A medical material that removes or inactivates superantigens and / or cytokines, and the spin-lattice relaxation time (T ₁ ^H ) of hydrogen nuclei observed by solid high-resolution carbon nuclear magnetic resonance is 1.2 seconds or less The medical material characterized by being. The material according to claim 1, wherein the superantigen is a bacterial toxin. The medical material according to claim 2, wherein the bacterium is a Gram-positive bacterium.

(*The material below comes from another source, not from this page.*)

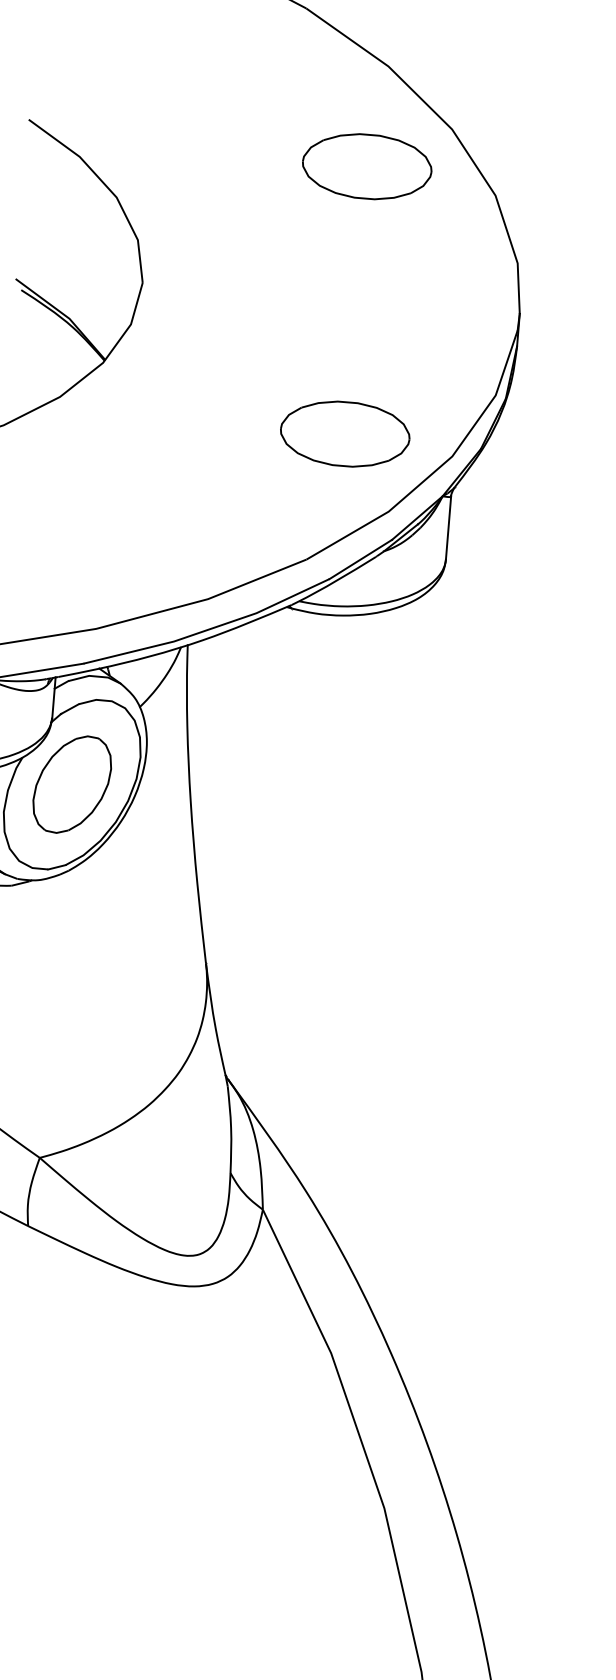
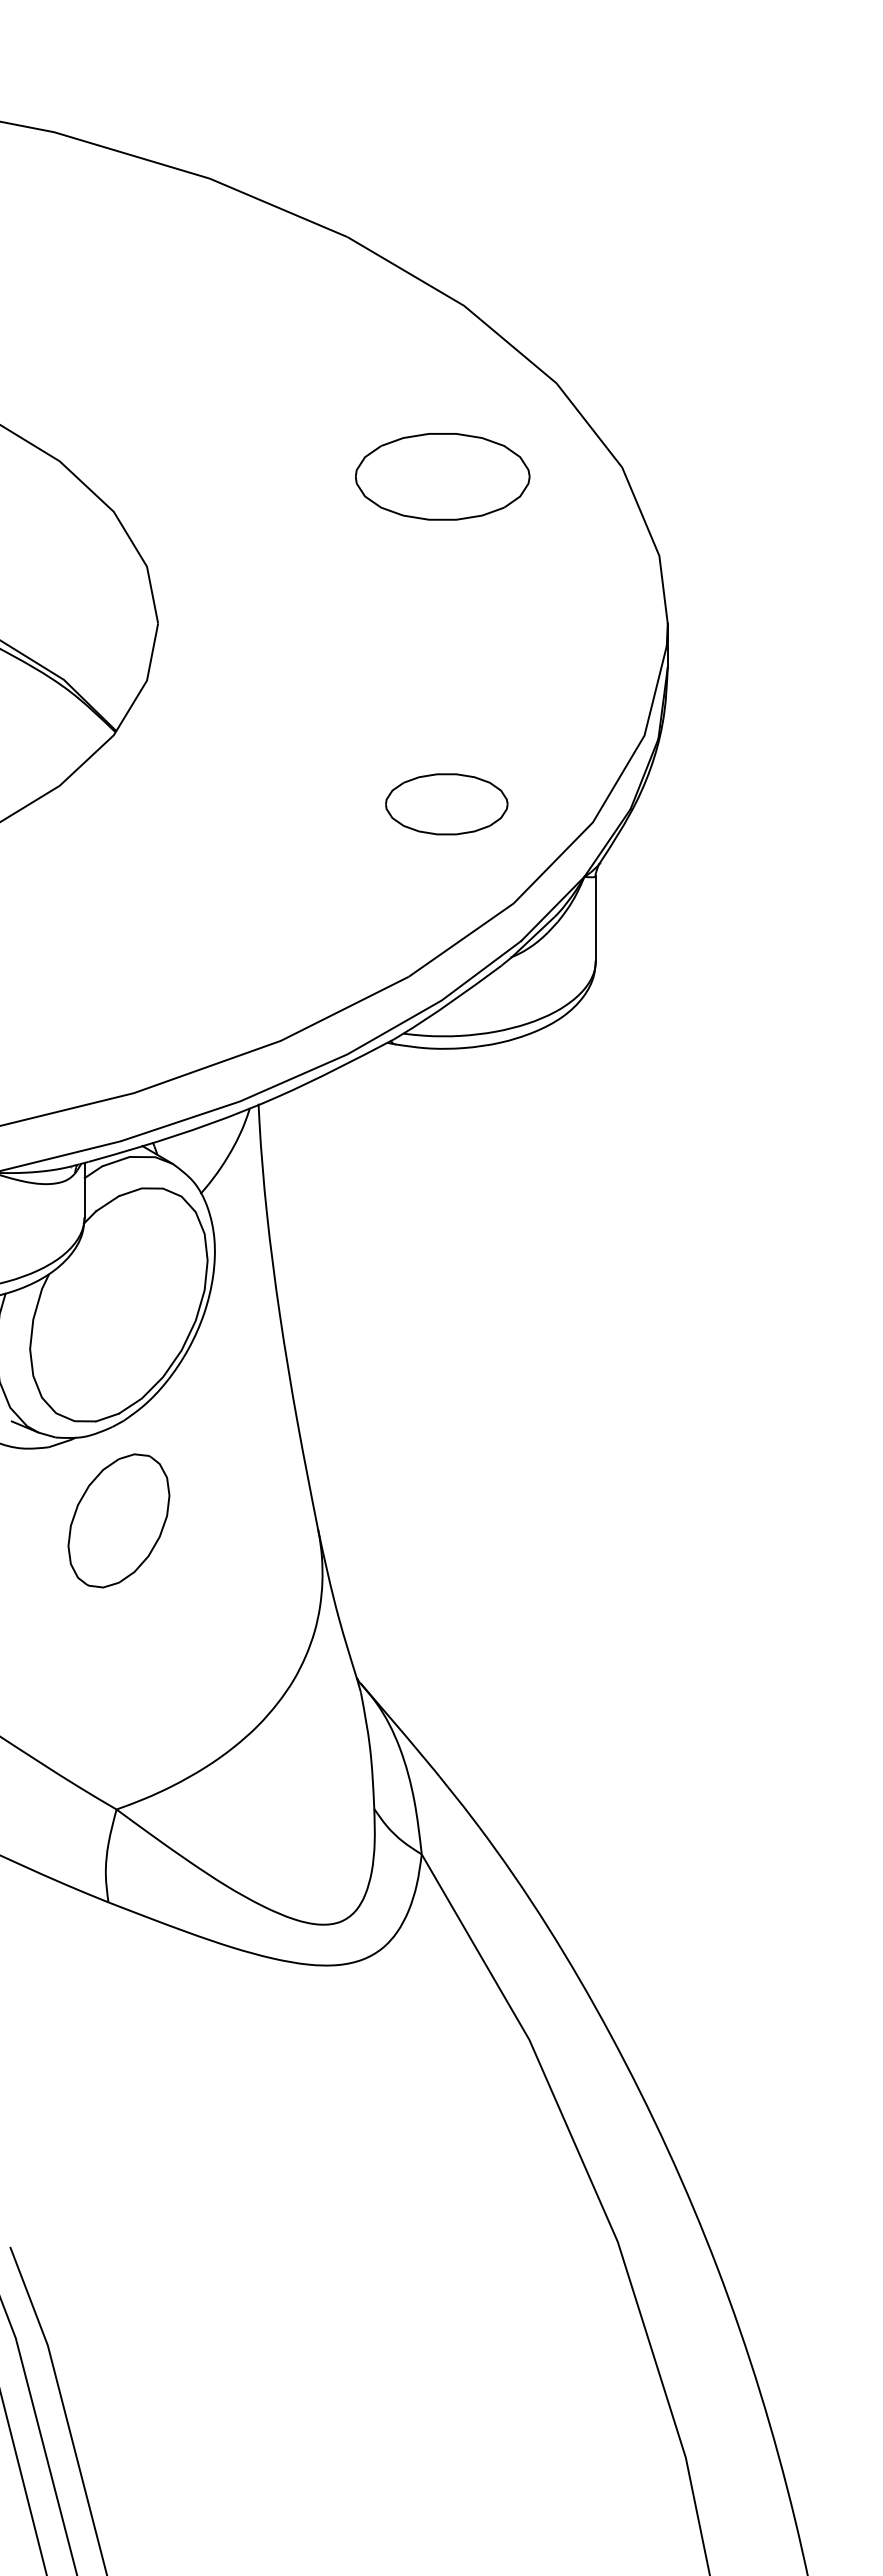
part: (367, 166) -> (442, 476), moved
part: (345, 434) -> (446, 804), size x0.7
part: (71, 784) -> (118, 1520), moved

The material according to claim 1 or 2, wherein the superantigen is toxic shock syndrome toxin-1. The medical material according to claim 1, wherein the cytokine is an inflammatory cytokine. The medical material according to claim 1 or 5, wherein the inflammatory cytokine is interleukin-6 or interleukin-8. It has a functional group which can form a hydrogen bond, The medical material in any one of Claims 1-6 characterized by the above-mentioned. The medical material according to claim 7, wherein the functional group capable of forming a hydrogen bond has a urea bond, a thiourea bond, or an amide bond. The medical material according to any one of claims 1 to 8, which is water-insoluble. It is an object for blood purification, The medical material in any one of Claims 1-9 characterized by the above-mentioned. A blood purification column comprising the medical material according to any one of claims 1 to 10 filled therein. A disease caused by a superantigen characterized by removing or inactivating superantigen in blood using the medical material according to any one of claims 1 to 10 or the blood purification column according to claim 11. Treatment methods. A method for treating hypercytokinemia, comprising using the medical material according to any one of claims 1 to 10 or the blood purification column according to claim 11 to remove or inactivate cytokines in blood.